In September, Montgomery proved Agnamba a soothsayer. Just days after turning 17, Montgomery had quite the Saturday on Sept. 11, winning the US Open junior girls’ singles title in the afternoon, followed by the US Open junior girls’ doubles title that evening. It’s the first sweep of those US Open titles since 2004, and the first sweep by an American since Lindsay Davenport accomplished the feat in 1992.
For Montgomery, those matches denoted the end of one chapter — it was the last time she competed as a junior — and the introduction to the next, as she begins her full-time professional career beginning in October.
“Get a lot of matches on the pro tour, and gain some experience,” she said. “I have goals of winning a Slam and becoming a top-5 player. After seeing what Emma Raducanu and Leylah Fernandez did in reaching the US Open finals, it just goes to show that anything can happen in women’s tennis.”

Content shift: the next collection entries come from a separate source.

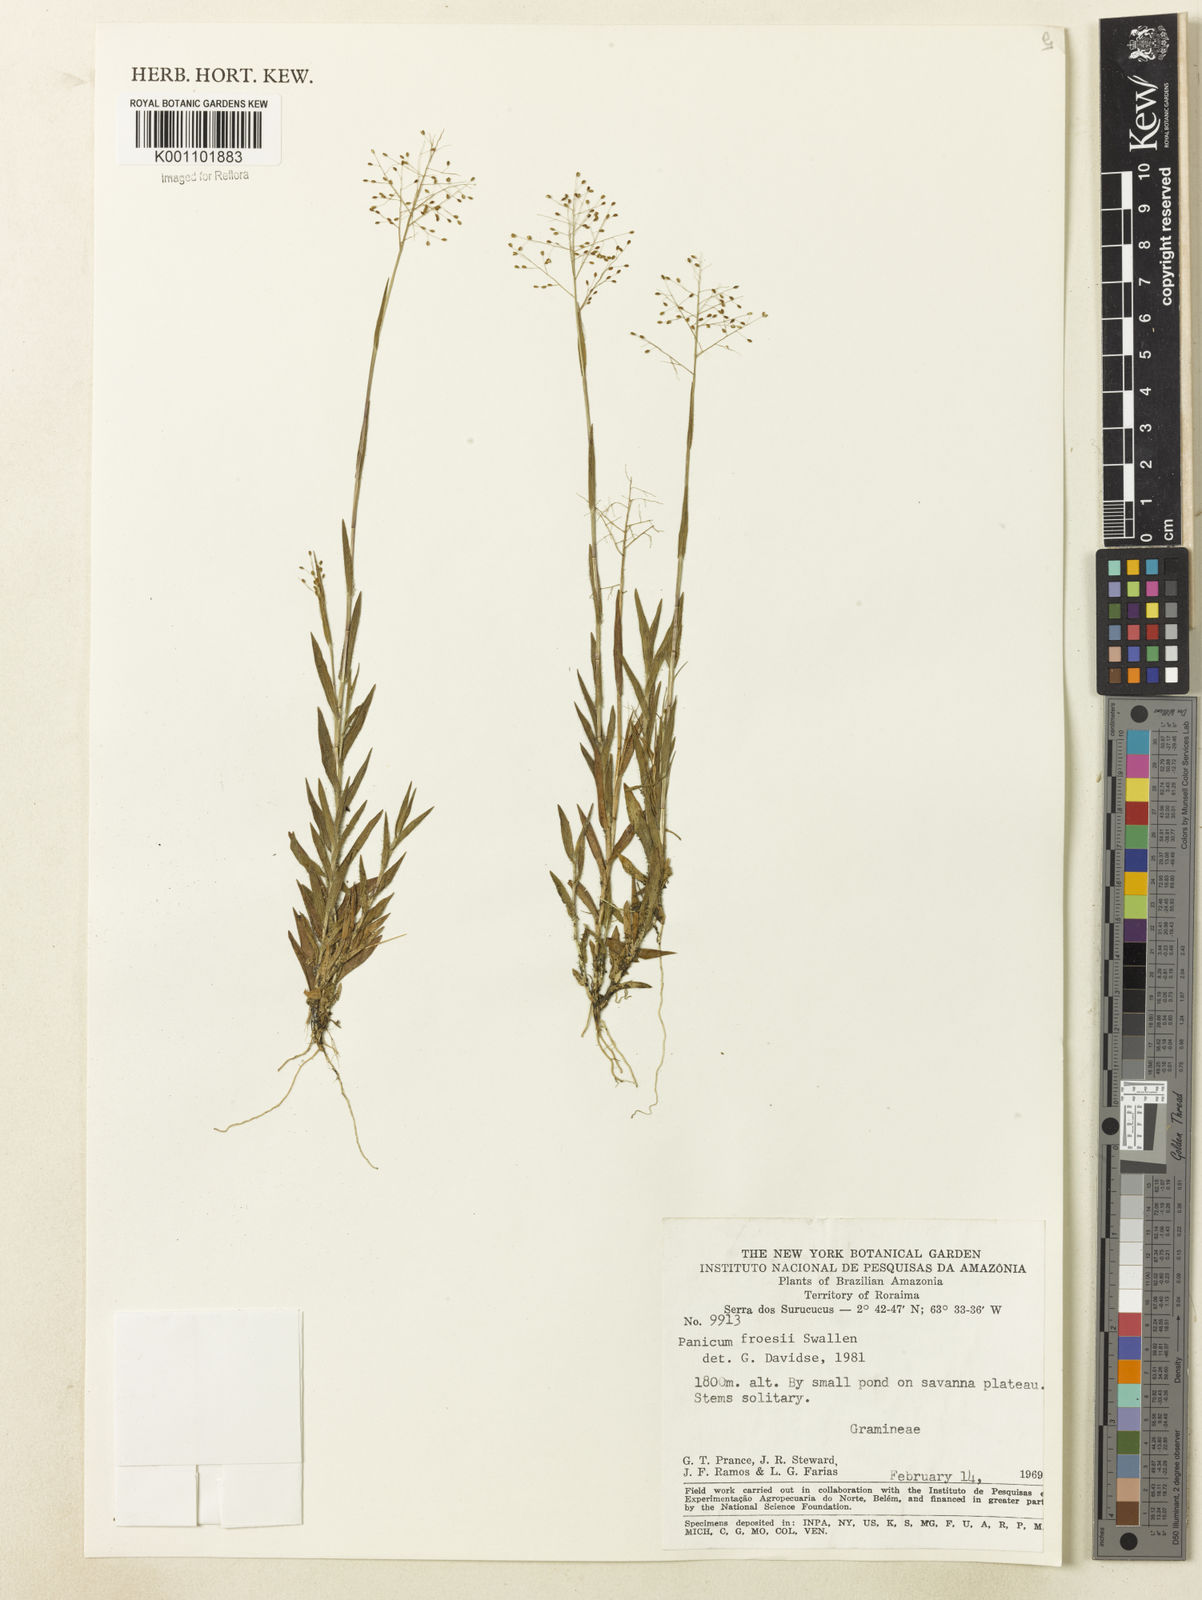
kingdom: Plantae
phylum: Tracheophyta
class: Liliopsida
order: Poales
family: Poaceae
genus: Trichanthecium
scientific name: Trichanthecium polycomum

Montgomery lives in Washington, and her development as a tennis player came in nearby College Park, Maryland, at the same tennis center that provided the foundation for the career of professional player Frances Tiafoe. That center, the JTCC, is supported by the USTA Foundation and the National Junior Tennis and Learning network and provides an introduction to tennis and guidance to help players realize their potential.
Montgomery and Tiafoe, who also had a solid showing at the US Open, where he reached the second quarterfinals of his career, are two of the recent success stories of the JTCC, in Prince George’s County, Maryland.
“Our program is designed to keep kids in the sport and, while tennis might be considered an expensive sport to play, we don’t turn anyone away for financial reasons,” Agnamba said. “For what Robin and Frances were able to do in New York this year, it shows to the people looking in from the outside just how special our program is and what type of tennis players we’re able to develop.”
That development doesn’t come without the work ethic. Montgomery showed that ethic the moment she first walked into the facility. She asked lots of questions, studied the older players and always arrived early to put in extra work.
“Some kids would do what you want them to do, but Robin would come to me and ask, ‘What can I do to improve in this area?’ ” Agnamba said. “When she had problems with her serve, I told her to hit 5,000. She came in early and hit extra serves, and recorded it all in her journal until she was done.”
Montgomery was 15 when she won in the under-18 division of the prestigious Orange Bowl tournament in 2019 while earning a ranking as the No. 5 junior player in the world. She turned professional in 2020 and won her first professional title in March 2020 at the $25,000 International Tennis Federation/USTA tournament in Las Vegas.
Then the coronavirus pandemic hit, forcing the world into a life of isolation.
“While it was tough not being out on the court, and not knowing when we’d compete, the pandemic was good for me because it allowed me to focus on my fitness,” Montgomery said. “I even changed my diet, I went plant-based, and while I miss double bacon cheeseburgers, that’s helped me get into the shape that I’m in today.”
As the sports world returned in 2020, Montgomery actually participated in the 2020 US Open when she lost her opening-round match to Yulia Putintseva (then ranked No. 23 in the world).
This year, Montgomery attempted to reach the US Open’s main draw but lost her opening qualifying match. That led to her entering the junior draw, where she was the No. 7 seed.
“Honestly, my goal wasn’t to win, it was to go out and have fun knowing it was my last juniors tournament,” Montgomery said. “My true goal was just to try to make it past the third round, to be honest. Holding those trophies in the end felt good, and was just another step to where I want to be in my career.”
That next step — as a full-time pro — takes her into a women’s division where 14 players have won in the last 18 Grand Slam tournaments. Watching two teenagers compete for the 2021 US Open title, and witnessing the emergence of Coco Gauff have inspired Montgomery.
“It’s great to see,” Montgomery said of seeing the success of teenagers on the sport’s biggest stage. “And seeing how Coco has come on the scene, it’s definitely motivation as it shows that anything is possible.”
As Montgomery steps into this next phase of her career, her friend, mentor and occasional JTCC training companion, Tiafoe, has offered advice.
“He told me it’s going to be a really long road, and while I’m on it to take the time to enjoy,” Montgomery said. “While I develop my game to its full potential, that’s exactly what I’m going to do — enjoy the journey.”